A very typical example was the summer 2009 discussion about IE 8 that fixed bad CSS implementation mistakes of IE7. Some said that IE 8 wasn't compliant with the "IE 7 standard". Of course it's compliant with standards that IE 7 did render. IE 8 just renders code as intended, i.e. webdevelopers don't have to create wrong IE-specific CSS mistakes anymore ...

On a side note, orginally Microsoft wanted IE8 to behave like IE7 per default (i.e. simulate IE7's bugs), but they then changed their mind. The release version now allows developers to insert a meta tag in their web pages and that will trigger IE7 behavior as opposed to the default IE8 "standards mode" (IE8 Compatibility mode, Wikipedia).

<meta http-equiv="X-UA-Compatible" content="IE=EmulateIE7" />

A related issue concerns introduction of proprietary extensions for which both Microsoft and Netscape were famous. The list of wild extensions is fairly long:

  • Early tags like the infamous blink
  • DHTML (both Netscape and Microsoft) had their own. DHTML is now standardized as a combination of [[CSS], DOM and JavaScript
  • New languages that pushed too hard before being standardized, e.g. Microsoft's

So please, when you talk about standards, make a distinction between standard and implementation. Do never use browser-specific extensions or hacks (unless you have the intention and the money to repair your code once a new browser version or product hits the market.

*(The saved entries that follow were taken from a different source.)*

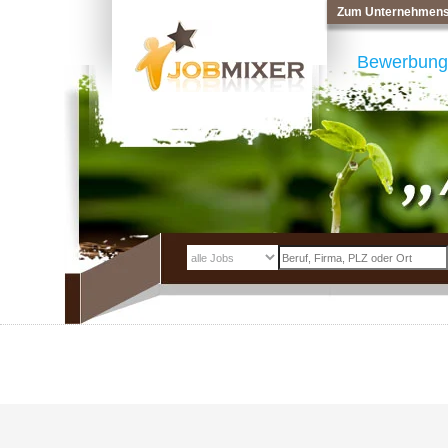
Zum Unternehmens
Bewerbung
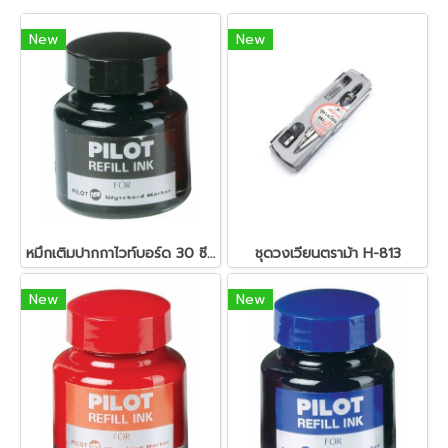
New
New
หมึกเติมปากกาไวท์บอร์ด 30 ซีซี. สีดำ ไพล็อต
ชุดวงเวียนตราม้า H-813
New
New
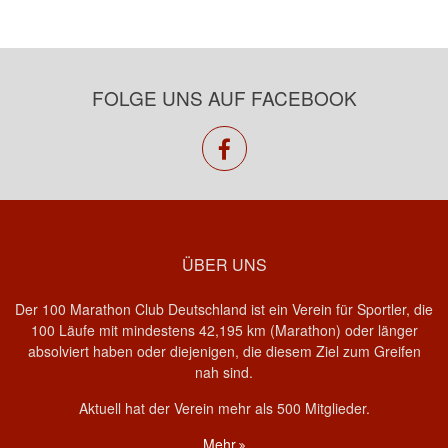
FOLGE UNS AUF FACEBOOK
facebook
ÜBER UNS
Der 100 Marathon Club Deutschland ist ein Verein für Sportler, die
100 Läufe mit mindestens 42,195 km (Marathon) oder länger
absolviert haben oder diejenigen, die diesem Ziel zum Greifen
nah sind.
Aktuell hat der Verein mehr als 500 Mitglieder.
Mehr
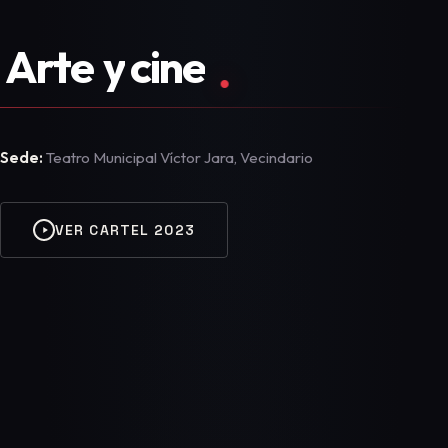
Arte
y
cine
.
Sede:
Teatro Municipal Víctor Jara, Vecindario
VER CARTEL 2023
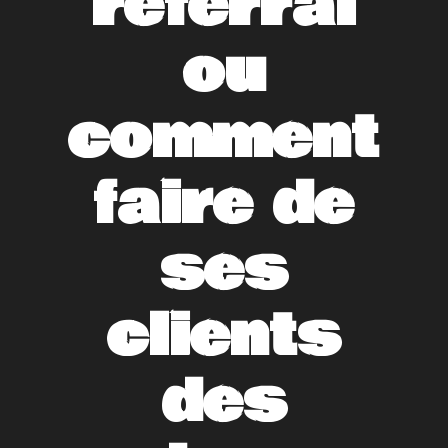
referral
ou
comment
faire de
ses
clients
des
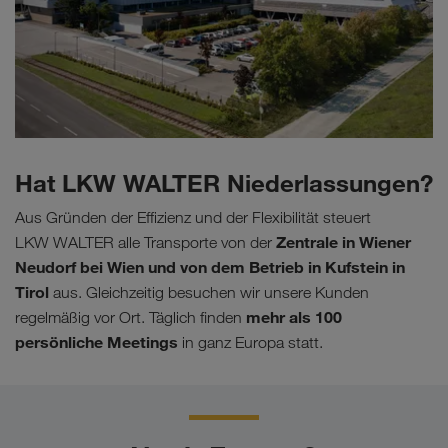
Hat LKW WALTER Niederlassungen?
Aus Gründen der Effizienz und der Flexibilität steuert
Zentrale in Wiener
LKW WALTER alle Transporte von der
Neudorf bei Wien und von dem Betrieb in Kufstein in
Tirol
aus. Gleichzeitig besuchen wir unsere Kunden
mehr als 100
regelmäßig vor Ort. Täglich finden
persönliche Meetings
in ganz Europa statt.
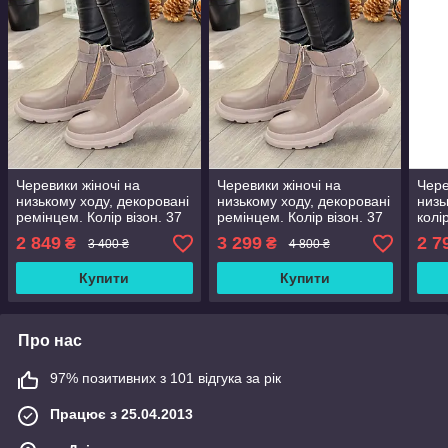
Черевики жіночі на
Черевики жіночі на
Чере
низькому ходу, декоровані
низькому ходу, декоровані
низь
ремінцем. Колір візон. 37
ремінцем. Колір візон. 37
колі
розмір
розмір
2 849
3 299
2 7
₴
₴
3 400 ₴
4 800 ₴
Купити
Купити
Про нас
97% позитивних з 101 відгука за рік
Працює з 25.04.2013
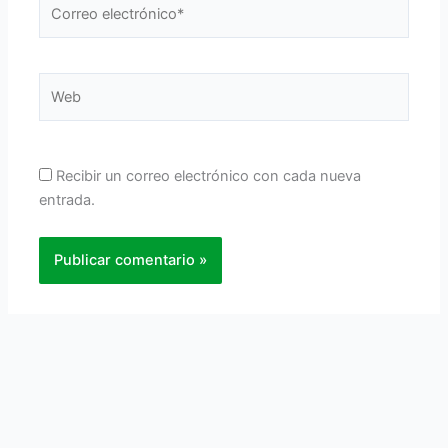
Correo
electrónico*
Web
Recibir un correo electrónico con cada nueva
entrada.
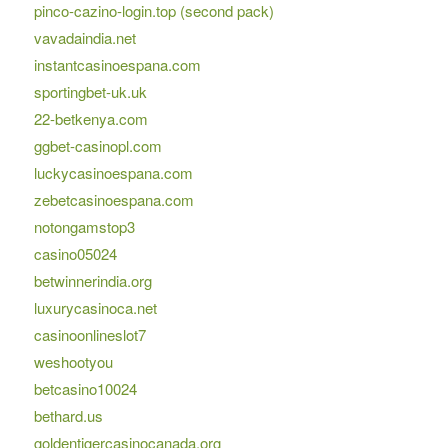
pinco-cazino-login.top (second pack)
vavadaindia.net
instantcasinoespana.com
sportingbet-uk.uk
22-betkenya.com
ggbet-casinopl.com
luckycasinoespana.com
zebetcasinoespana.com
notongamstop3
casino05024
betwinnerindia.org
luxurycasinoca.net
casinoonlineslot7
weshootyou
betcasino10024
bethard.us
goldentigercasinocanada.org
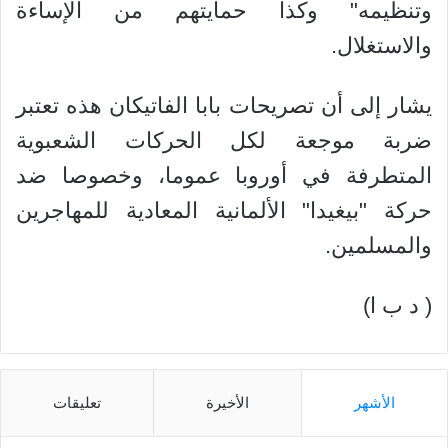
وتنظيمه" وكذا حمايتهم من الإساءة
والاستغلال.
يشار إلى أن تصريحات بابا الفاتيكان هذه تعتبر
ضربة موجعة لكل الحركات الشعبوية
المتطرفة في أوروبا عموما، وخصوصا ضد
حركة "بيغيدا" الألمانية المعادية للمهاجرين
والمسلمين.
( د ب ا)
الأشهر
الأخيرة
تعليقات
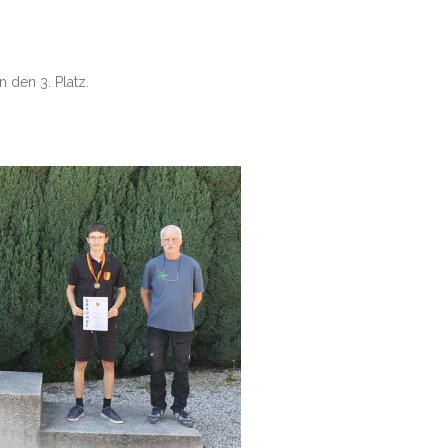
 den 3. Platz.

On the other hand, it is perfectly rational and ethical to produce "niche contents" that are standardiszed or use at least "industry-accepted" formats and that only work with a set of given browsers, for example

  • SVG, a standard for vector graphics (Firefox or Opera)
  • SMIL, a standard for multimedia animation and synchronisation (known as HTML+TIME in IE)
  • Flash, a proprietry vector graphics format and associated scripting language for multimedia animation and interaction and Rich internet application (RIA) platform (most browsers)
  • Java, a proprietary (but open source) computer language specification for RIAs (i.e. applets)
  • XHTML served as XHTML with the purpose to include other XML vocabularies. (Firefox, Opera, Safari, etc. but not IE8).
  • etc...

But think before you do this ! Could we provide similar functionality using formats that display in all sorts of web browers and at what cost ?.

Evolution of HTML

In the history of HTML, at least two proposed standards "did not make it":

  • HTML 3.0 (1995)
  • XHTML 2 (2009)

Also, sometimes specifications change between draft and the final version. E.g. Microsoft implement very early XSLT and then had to make a few modifications later. I.e. code that work in IE 5.5 (earlier versions) was broken in IE 5.5 later versions and IE6. Therefore, you should be careful adapting a standard befor it is finalized and before it seems to be accepted by a larger community (in particular the browser "vendors").